Good Evening JWR:
I want to safely hide guns and ammo at strategic locations on my wooded property without placing them in buildings, in the chance situation I could not get into my home. Do you have any suggestions on safe storage? Thank you, – Rus
I have been thinking, perhaps someone with expertise in this area may want to post on your blog about long term firearms storage. I have stocked up firearms in the spirit of your book “Patriots”, to give to a friend who has none, or to group standardize for a group that doesn’t exist yet. After stocking many firearms of three different systems, if find there is a hidden liability, all the eggs are in one basket. I find myself wanting to inter them in long term storage in off site locations. (They are all legal firearms, and in legal safe locations, of course.) Any words of wisdom on this topic would be greatly appreciated. In particular, what should I store with them, and how to build waterproof containers, how to choose a cache site that won’t be frozen in winter, et cetera. Thanks in advance, – J. Mac
JWR Replies: Caching is a bit of an arcane art form. Rather than going into detail, retracing “trodden ground”, here are three links to get you started: First, a thread that appeared at the Free Republic site. Next, an article on some techniques developed out of recent legal necessity, in Australia. And lastly, here is a piece from the Anozira site. Waterproof containers are readily available but often expensive. Large diameter PVC pipe is quite expensive–especially the threaded end cap that you will want for one end. One low cost alternative are U.S. Navy Surplus sonobuoy canisters. These sturdy hexagonal gray plastic canisters have have a threaded end cap. They were originally made for shipping the expendable sonobuoys dropped by P-3 Orion anti-submarine warfare (ASW) patrol aircraft and by Navy helicopters. They are commonly called “Orion tubes” or “Gray overpacks.” They are only about 7″ inches across and have a roughly 6″ diameter opening, so some rifles must be disassembled in order to fit inside. They were made in huge numbers. Even though they haven’t been used for U.S. navy contracts since the late 1980s, these tubes can still be found at military surplus stores in coastal areas.

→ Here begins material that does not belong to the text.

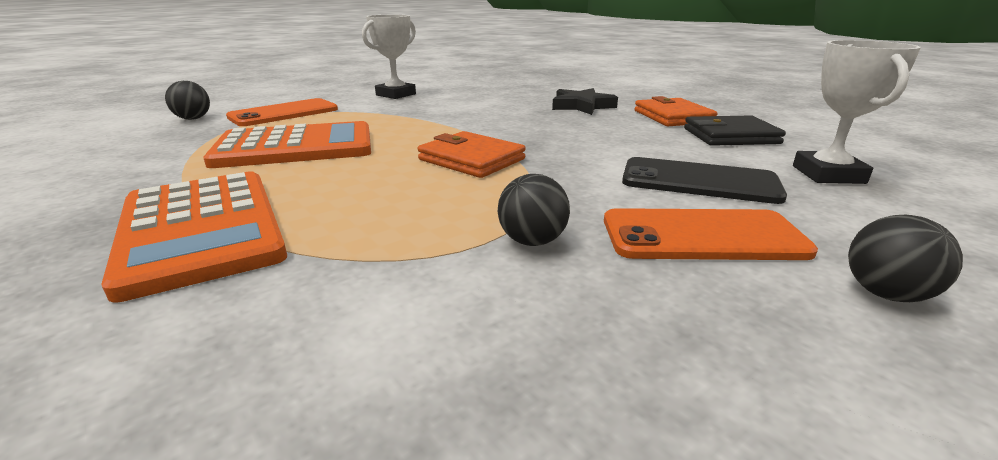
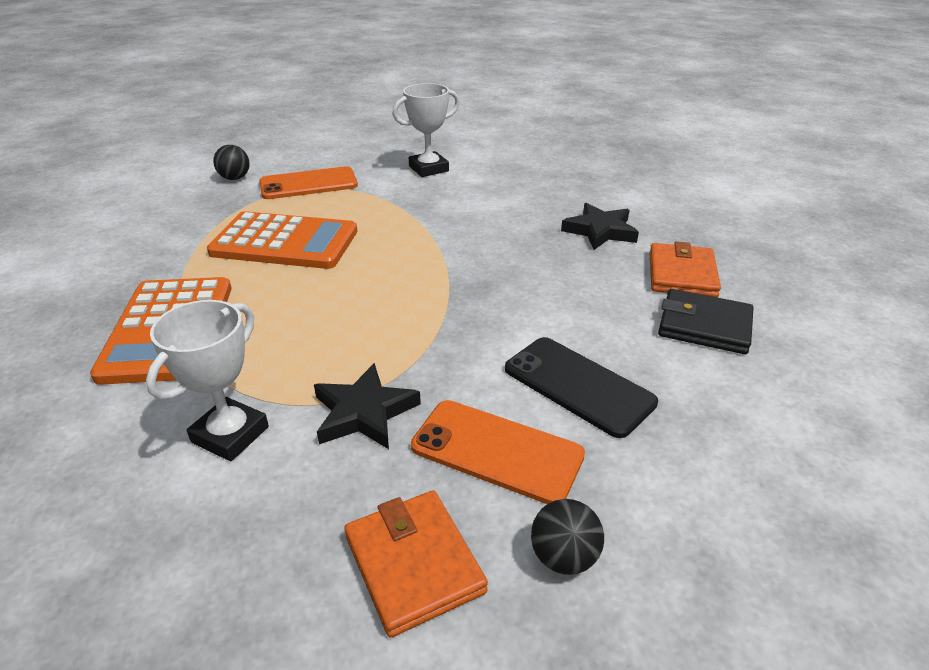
camera: 25 degrees right, 10 degrees up
(471, 159) = (408, 297): orange wallet -> orange wallet (413, 564)
(532, 241) = (364, 412): black ball -> black star
(828, 174) = (726, 415): white trophy -> white trophy (230, 434)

One point that I need to emphasize: Regardless of the container you choose, be sure to include at least six ounces of silica gel to dry the air in the container that you are sealing up. Be sure to seal the container very well. A coating of vaseline on a container’s rubber seal helps. If you use glue (not recommended for closing the final seal–if you do, you’ll be sawing the container open someday. Metal ammo cans have a tendency to rust, but this can be retarded by painting the cans with heavy marine paint or asphalt emulsion. In my experience, the large U.S. Navy surplus 40mm (or larger) anti-aircraft galvanized steel ammunition cans are zinc coated and hold up remarkably well in the elements. Large ammo cans are often available from Cheaper Than Dirt!, Coleman’s Surplus, and other military surplus dealers.

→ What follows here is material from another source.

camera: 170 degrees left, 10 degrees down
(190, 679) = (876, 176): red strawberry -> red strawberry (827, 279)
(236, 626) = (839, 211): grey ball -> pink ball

If you live in an area with high water table, you might have to get creative to protect cached items from moisture–even if it is in “watertight” tube. Two tried and true methods for getting around this difficulty are placing the plastic container inside a hollowed-out log, or in the middle of a firewood pile. (Of course if someone steals your firewood, they will also get an unexpected bonus.)